§ PROBLEM TO WORK ON
From the records that follow, copy every line in which "minority" appears.

[Items from a dataset]
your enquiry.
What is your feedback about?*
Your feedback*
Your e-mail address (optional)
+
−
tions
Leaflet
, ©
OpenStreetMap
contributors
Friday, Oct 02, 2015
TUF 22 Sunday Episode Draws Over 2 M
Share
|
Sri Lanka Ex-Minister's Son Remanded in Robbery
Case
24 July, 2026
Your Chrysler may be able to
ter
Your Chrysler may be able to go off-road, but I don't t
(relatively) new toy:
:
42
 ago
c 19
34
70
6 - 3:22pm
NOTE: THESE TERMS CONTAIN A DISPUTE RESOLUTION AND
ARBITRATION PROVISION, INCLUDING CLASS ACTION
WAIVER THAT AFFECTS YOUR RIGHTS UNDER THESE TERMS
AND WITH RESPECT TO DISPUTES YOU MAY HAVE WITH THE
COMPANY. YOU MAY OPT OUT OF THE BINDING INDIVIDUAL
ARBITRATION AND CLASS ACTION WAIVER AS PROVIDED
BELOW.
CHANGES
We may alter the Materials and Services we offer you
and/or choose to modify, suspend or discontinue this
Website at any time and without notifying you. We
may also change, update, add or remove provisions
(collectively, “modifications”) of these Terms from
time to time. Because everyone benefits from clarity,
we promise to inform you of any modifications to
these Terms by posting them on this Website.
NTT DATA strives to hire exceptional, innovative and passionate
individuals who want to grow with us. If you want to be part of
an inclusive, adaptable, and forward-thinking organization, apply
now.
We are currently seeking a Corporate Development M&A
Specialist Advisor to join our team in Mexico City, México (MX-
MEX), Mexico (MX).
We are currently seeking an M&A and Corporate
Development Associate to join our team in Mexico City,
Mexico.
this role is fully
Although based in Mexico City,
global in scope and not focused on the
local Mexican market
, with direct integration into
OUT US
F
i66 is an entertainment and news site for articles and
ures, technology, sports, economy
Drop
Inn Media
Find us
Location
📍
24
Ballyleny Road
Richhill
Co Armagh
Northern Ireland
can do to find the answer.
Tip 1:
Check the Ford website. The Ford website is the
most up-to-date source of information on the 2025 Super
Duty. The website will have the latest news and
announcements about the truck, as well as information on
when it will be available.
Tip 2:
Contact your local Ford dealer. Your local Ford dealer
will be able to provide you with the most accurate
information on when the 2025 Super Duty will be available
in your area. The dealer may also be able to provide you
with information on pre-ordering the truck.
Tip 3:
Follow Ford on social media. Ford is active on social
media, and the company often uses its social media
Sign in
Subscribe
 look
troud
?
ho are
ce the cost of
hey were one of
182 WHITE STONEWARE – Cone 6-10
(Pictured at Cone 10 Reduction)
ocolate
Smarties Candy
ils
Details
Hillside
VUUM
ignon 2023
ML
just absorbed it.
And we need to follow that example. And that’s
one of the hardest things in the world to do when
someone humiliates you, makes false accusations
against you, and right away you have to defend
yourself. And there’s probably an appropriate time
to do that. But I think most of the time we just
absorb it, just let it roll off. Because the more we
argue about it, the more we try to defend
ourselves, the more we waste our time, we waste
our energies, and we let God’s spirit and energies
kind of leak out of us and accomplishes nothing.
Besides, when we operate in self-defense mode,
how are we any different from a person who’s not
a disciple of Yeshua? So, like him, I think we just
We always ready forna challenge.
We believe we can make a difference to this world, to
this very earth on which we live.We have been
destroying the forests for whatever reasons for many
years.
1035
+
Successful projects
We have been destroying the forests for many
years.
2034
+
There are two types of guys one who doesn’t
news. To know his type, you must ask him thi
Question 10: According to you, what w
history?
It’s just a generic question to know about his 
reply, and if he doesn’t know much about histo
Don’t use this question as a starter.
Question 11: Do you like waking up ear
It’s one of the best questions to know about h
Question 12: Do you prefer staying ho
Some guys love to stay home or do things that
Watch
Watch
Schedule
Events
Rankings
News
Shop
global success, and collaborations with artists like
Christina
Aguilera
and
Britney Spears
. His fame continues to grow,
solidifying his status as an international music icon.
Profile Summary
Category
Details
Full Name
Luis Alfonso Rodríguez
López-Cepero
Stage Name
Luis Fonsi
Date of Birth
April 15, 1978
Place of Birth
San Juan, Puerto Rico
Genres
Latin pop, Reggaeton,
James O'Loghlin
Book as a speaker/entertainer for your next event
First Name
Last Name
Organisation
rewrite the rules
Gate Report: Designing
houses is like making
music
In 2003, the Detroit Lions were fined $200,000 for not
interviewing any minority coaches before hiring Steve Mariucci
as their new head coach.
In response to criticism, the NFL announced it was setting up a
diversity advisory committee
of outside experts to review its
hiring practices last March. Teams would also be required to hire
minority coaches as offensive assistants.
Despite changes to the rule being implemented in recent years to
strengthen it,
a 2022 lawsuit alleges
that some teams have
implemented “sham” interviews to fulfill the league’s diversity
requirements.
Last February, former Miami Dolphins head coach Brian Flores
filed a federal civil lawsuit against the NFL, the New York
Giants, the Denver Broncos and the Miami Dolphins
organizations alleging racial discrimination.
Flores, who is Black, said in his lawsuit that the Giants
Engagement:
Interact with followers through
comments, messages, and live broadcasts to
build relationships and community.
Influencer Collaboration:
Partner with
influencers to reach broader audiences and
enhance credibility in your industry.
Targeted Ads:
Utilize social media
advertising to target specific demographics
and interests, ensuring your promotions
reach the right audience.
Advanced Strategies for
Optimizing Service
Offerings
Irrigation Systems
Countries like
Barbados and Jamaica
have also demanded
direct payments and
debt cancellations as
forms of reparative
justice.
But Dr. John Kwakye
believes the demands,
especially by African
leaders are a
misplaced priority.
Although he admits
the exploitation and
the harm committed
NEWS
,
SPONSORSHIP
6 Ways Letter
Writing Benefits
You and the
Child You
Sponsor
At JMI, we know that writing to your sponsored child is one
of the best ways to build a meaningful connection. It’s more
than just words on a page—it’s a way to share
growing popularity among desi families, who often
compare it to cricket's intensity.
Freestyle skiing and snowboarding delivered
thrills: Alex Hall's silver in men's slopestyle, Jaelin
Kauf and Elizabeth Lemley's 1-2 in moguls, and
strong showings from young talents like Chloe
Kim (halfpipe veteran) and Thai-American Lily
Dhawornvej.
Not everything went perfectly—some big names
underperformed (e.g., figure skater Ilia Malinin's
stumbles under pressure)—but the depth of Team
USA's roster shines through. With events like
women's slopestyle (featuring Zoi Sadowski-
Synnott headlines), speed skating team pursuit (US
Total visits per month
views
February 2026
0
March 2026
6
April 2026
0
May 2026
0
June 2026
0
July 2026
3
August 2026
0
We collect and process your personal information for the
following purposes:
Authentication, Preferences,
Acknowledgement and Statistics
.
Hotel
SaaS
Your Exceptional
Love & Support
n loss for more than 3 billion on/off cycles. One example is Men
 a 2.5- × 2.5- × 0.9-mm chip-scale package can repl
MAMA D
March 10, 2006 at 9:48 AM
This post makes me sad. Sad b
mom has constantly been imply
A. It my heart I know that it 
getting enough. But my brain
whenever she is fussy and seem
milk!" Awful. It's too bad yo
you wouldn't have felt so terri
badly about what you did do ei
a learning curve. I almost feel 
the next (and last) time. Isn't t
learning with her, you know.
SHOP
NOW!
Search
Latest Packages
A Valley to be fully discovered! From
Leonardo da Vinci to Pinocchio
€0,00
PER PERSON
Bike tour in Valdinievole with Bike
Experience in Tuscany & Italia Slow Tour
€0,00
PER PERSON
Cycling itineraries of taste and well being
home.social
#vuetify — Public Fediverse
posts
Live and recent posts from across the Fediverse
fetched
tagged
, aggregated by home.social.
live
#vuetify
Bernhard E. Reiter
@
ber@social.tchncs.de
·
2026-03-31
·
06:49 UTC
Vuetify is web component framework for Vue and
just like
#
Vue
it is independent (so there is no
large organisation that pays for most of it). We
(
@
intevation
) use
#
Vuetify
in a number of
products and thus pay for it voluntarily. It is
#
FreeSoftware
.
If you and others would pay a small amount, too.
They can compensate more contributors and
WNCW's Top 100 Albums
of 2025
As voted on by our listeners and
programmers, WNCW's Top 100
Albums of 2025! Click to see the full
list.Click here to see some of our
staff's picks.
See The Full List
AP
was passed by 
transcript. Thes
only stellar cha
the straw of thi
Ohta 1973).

§ EXERCISE RESPONSE
interviewing any minority coaches before hiring Steve Mariucci
minority coaches as offensive assistants.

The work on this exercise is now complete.